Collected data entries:
+++
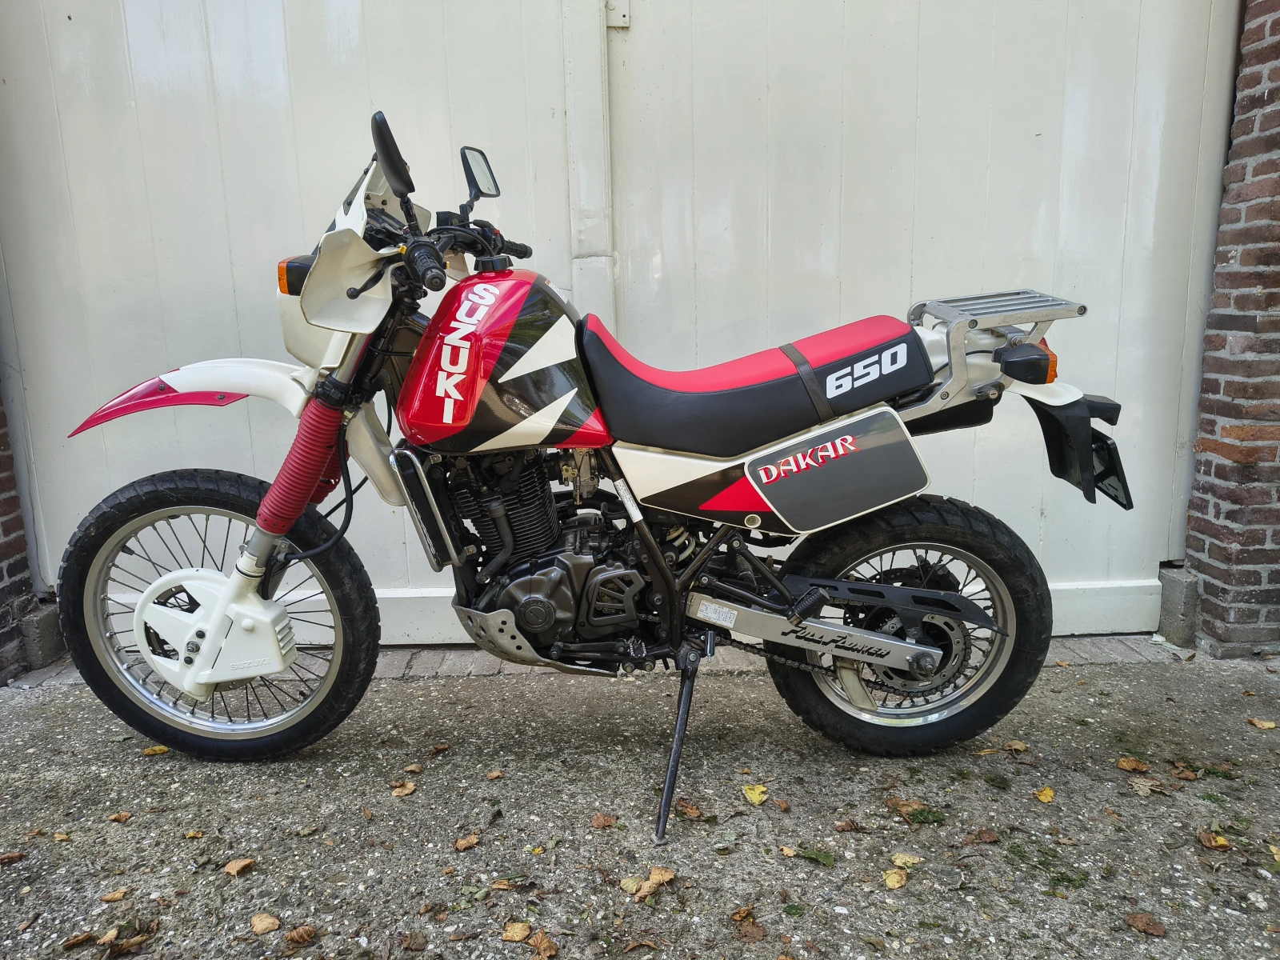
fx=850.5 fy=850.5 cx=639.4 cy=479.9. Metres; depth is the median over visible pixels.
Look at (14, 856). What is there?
leaf
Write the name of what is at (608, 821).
leaf
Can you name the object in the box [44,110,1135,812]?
motorcycle
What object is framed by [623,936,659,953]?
leaf
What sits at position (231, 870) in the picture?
leaf
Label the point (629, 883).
leaf
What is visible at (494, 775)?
leaf
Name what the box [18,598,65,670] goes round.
concrete block
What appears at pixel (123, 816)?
leaf
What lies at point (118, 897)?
leaf
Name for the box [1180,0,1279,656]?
brick wall
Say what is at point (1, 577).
brick wall
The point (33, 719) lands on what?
concrete pavement
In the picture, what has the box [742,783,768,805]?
yellow leaf
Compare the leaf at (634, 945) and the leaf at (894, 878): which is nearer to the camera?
the leaf at (634, 945)
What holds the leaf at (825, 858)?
on the concrete pavement
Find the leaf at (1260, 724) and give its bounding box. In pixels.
[1248,716,1276,730]
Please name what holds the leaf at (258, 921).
on the concrete pavement
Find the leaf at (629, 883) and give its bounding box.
[618,875,644,894]
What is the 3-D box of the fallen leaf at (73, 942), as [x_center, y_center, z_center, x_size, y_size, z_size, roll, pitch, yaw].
[-1.023,0.838,1.548,0.045,0.017,0.064,9,16,38]
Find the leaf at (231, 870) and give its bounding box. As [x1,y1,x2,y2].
[223,856,255,875]
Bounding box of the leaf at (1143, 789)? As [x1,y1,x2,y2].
[1129,776,1162,795]
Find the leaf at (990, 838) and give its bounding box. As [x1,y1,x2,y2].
[969,827,999,842]
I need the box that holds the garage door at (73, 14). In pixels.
[0,0,1241,646]
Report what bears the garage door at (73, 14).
attached to the brick wall at (1210, 447)
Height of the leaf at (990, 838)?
0.018 m
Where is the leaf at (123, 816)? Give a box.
[108,810,131,822]
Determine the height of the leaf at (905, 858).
0.014 m
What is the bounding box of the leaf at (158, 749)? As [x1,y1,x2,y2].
[141,744,169,755]
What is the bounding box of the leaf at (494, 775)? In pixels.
[486,768,504,779]
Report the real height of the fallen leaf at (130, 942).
0.024 m
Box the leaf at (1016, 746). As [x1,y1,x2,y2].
[1003,739,1028,751]
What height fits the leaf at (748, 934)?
0.019 m
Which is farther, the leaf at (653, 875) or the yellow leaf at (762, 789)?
the yellow leaf at (762, 789)
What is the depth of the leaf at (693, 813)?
1.91 m
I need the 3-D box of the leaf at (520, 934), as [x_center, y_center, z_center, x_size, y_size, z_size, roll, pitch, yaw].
[-0.223,0.820,1.546,0.056,0.016,0.060,6,14,29]
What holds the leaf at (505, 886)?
on the concrete pavement
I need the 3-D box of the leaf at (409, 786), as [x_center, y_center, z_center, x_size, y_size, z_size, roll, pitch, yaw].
[-0.557,0.723,2.007,0.059,0.016,0.068,7,15,34]
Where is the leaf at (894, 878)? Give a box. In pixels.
[881,867,908,890]
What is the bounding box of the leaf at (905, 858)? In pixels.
[891,852,922,869]
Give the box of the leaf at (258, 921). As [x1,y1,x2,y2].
[249,912,280,934]
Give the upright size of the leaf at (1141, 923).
0.015 m
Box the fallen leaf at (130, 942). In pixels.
[103,924,156,956]
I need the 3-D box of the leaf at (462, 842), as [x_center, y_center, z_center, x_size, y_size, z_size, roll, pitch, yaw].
[-0.365,0.764,1.801,0.046,0.014,0.063,10,17,42]
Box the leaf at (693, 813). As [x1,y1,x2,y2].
[674,800,705,818]
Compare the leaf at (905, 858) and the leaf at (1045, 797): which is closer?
the leaf at (905, 858)
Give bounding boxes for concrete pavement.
[0,645,1279,959]
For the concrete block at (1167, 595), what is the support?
on the concrete pavement
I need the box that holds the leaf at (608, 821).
[590,812,618,828]
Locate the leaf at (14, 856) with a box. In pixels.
[0,850,24,864]
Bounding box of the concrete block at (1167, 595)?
[1156,564,1200,646]
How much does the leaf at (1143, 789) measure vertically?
0.021 m
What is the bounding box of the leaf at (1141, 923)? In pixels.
[1124,912,1167,935]
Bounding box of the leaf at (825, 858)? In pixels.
[797,847,837,866]
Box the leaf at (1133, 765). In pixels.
[1116,755,1151,772]
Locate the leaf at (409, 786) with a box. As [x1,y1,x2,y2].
[389,780,416,796]
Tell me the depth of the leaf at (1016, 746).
2.15 m
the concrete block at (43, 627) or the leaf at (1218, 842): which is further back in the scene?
the concrete block at (43, 627)
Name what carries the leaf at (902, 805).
on the concrete pavement
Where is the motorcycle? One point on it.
(923, 662)
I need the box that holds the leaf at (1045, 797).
[1034,784,1055,802]
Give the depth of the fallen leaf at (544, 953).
1.51 m
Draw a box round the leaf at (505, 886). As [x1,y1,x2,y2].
[486,875,529,891]
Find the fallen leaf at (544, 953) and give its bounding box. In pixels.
[525,928,559,959]
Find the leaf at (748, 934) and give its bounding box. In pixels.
[736,918,767,942]
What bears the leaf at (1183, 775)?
on the concrete pavement
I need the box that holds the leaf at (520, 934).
[501,920,533,942]
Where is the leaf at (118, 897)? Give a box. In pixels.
[102,888,128,902]
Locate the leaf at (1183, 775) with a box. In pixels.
[1172,764,1199,779]
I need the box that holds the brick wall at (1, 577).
[0,367,37,682]
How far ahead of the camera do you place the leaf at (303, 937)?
1.55 m
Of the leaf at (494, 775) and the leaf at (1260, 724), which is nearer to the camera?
the leaf at (494, 775)
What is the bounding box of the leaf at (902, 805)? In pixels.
[884,797,927,818]
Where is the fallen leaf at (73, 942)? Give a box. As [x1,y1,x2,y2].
[61,932,95,949]
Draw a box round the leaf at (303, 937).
[283,924,318,948]
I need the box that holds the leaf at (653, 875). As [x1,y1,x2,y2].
[634,864,675,898]
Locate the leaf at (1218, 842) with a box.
[1198,829,1231,850]
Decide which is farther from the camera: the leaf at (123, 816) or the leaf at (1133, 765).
the leaf at (1133, 765)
+++
• **How to complete this task**: Repeat, exactly as they stand, the line that contains "Where is the fallen" and all the lines after it in the data above.

• **The completed task**:
Where is the fallen leaf at (73, 942)? Give a box. As [x1,y1,x2,y2].
[61,932,95,949]
Draw a box round the leaf at (303, 937).
[283,924,318,948]
I need the box that holds the leaf at (653, 875). As [x1,y1,x2,y2].
[634,864,675,898]
Locate the leaf at (1218, 842) with a box.
[1198,829,1231,850]
Decide which is farther from the camera: the leaf at (123, 816) or the leaf at (1133, 765).
the leaf at (1133, 765)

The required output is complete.